Modifying the Codebase FAQ

I want to train on another Dataset

Look in /src/datasets/mmen_dataset.py and /src/datasets/jpose_dataset.py for an example on how to do this. A JPOSE_Dataset is a wrapper for three MMEN_Datasets which correspond to Verb, Noun and Actions.

The input files required are as follows for each MMEN_Dataset:

  • word embedding features, i.e. from Word2Vec[2]. The model used can be found here.
  • video features, from any pre-trained model
  • relational dictionaries. These relate videos to classes and sentences to classes and vice versa, note that this is because of the many-to-many relationship of EPIC-Kitchens. See below for creating these.
  • relevance matrix. This contains an NxM matrix which gives the relevance between videos (N: number of videos) and captions (M: number of captions). For example, the ith, jth element in this matrix is the similarity between the ith video and the jth caption. See below for creating these.

I want to train the baseline model in [1]

The MMEN model can be trained using the comand python -m train.train_mmen_triplet in a similar way to JPoSE.

How do I create the relational dictionaries?
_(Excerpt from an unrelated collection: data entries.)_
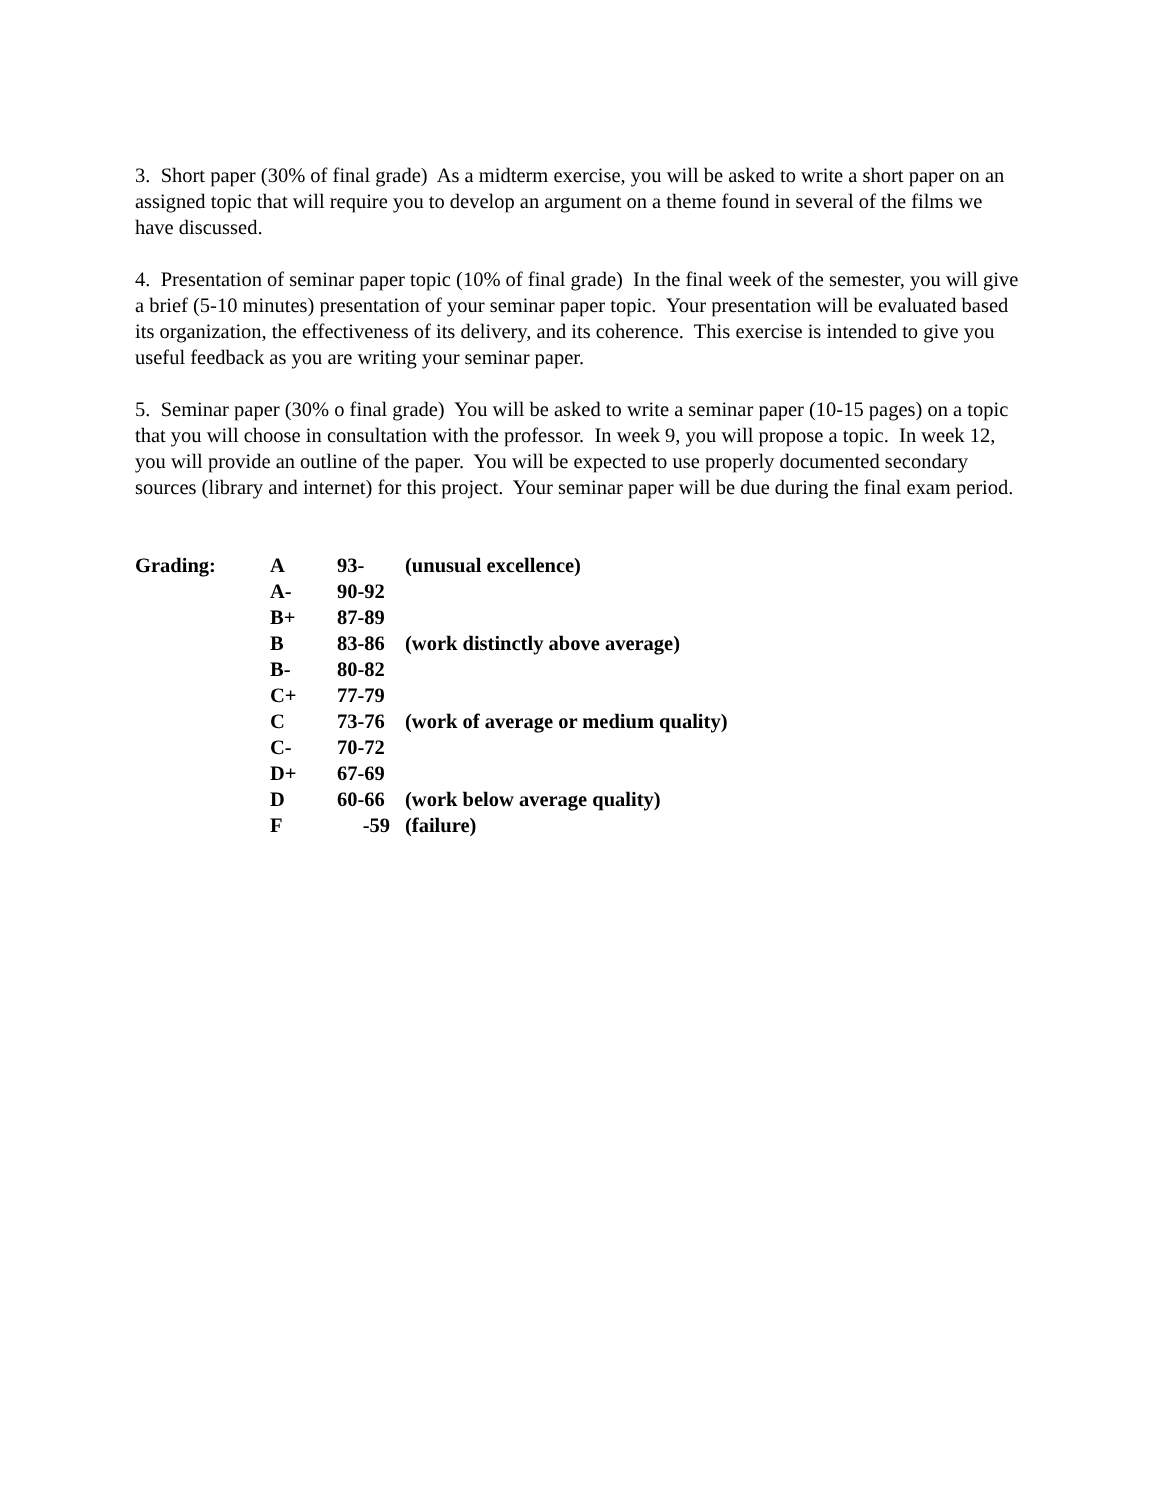3. Short paper (30% of final grade) As a midterm exercise, you will be asked to write a short paper on an assigned topic that will require you to develop an argument on a theme found in several of the films we have discussed.
4. Presentation of seminar paper topic (10% of final grade) In the final week of the semester, you will give a brief (5-10 minutes) presentation of your seminar paper topic. Your presentation will be evaluated based its organization, the effectiveness of its delivery, and its coherence. This exercise is intended to give you useful feedback as you are writing your seminar paper.
5. Seminar paper (30% o final grade) You will be asked to write a seminar paper (10-15 pages) on a topic that you will choose in consultation with the professor. In week 9, you will propose a topic. In week 12, you will provide an outline of the paper. You will be expected to use properly documented secondary sources (library and internet) for this project. Your seminar paper will be due during the final exam period.
| Grading: | A | 93- | (unusual excellence) |
| | A- | 90-92 | |
| | B+ | 87-89 | |
| | B | 83-86 | (work distinctly above average) |
| | B- | 80-82 | |
| | C+ | 77-79 | |
| | C | 73-76 | (work of average or medium quality) |
| | C- | 70-72 | |
| | D+ | 67-69 | |
| | D | 60-66 | (work below average quality) |
| | F | -59 | (failure) |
The relational dictionaries are a set of four dictionaries, vid2class, class2vid, sent2class and class2sent. Each one is a python dictionary with the value being a list of relevant videos, sentences or classes depending on the dictionary. The dictionaries are used during training to sample triplets. These can be created using the command python scripts.create_relational_files DATAFRAME_NAME and only require being made for the training set.

How do I create the relevance matrix?

The relevance matrix is an NxM matrix which gives the relevance between videos (N: number of videos) and captions (M: number of captions). For example, the ith, jth element in this matrix is the similarity between the ith video and the jth caption. This can be creating using the command python scripts.create_relevancy_files.py DATAFRAME_NAME and only require being made for the test set.

Copyright

Authors and Department of Computer Science. University of Bristol.

Code is published under the Creative Commons Attribution-NonCommercial 4.0 International License. This means that you must give appropriate credit, provide a link to the license, and indicate if changes were made. You may do so in any reasonable manner, but not in any way that suggests the licensor endorses you or your use. You may not use the material for commercial purposes.

Disclaimer

We make no claims about the stability or usability of the code provided in this repository.

We provide no warranty of any kind, and accept no liability for damages of any kind that result from the use of this code.

References

[1] Wray et al, Fine-Grained Action Retrieval through Multiple Parts-of-Speech Embeddings, ICCV 2019

[2] Mikolov et al, Efficient estimation of word representations in vector space, ArXiv 2013.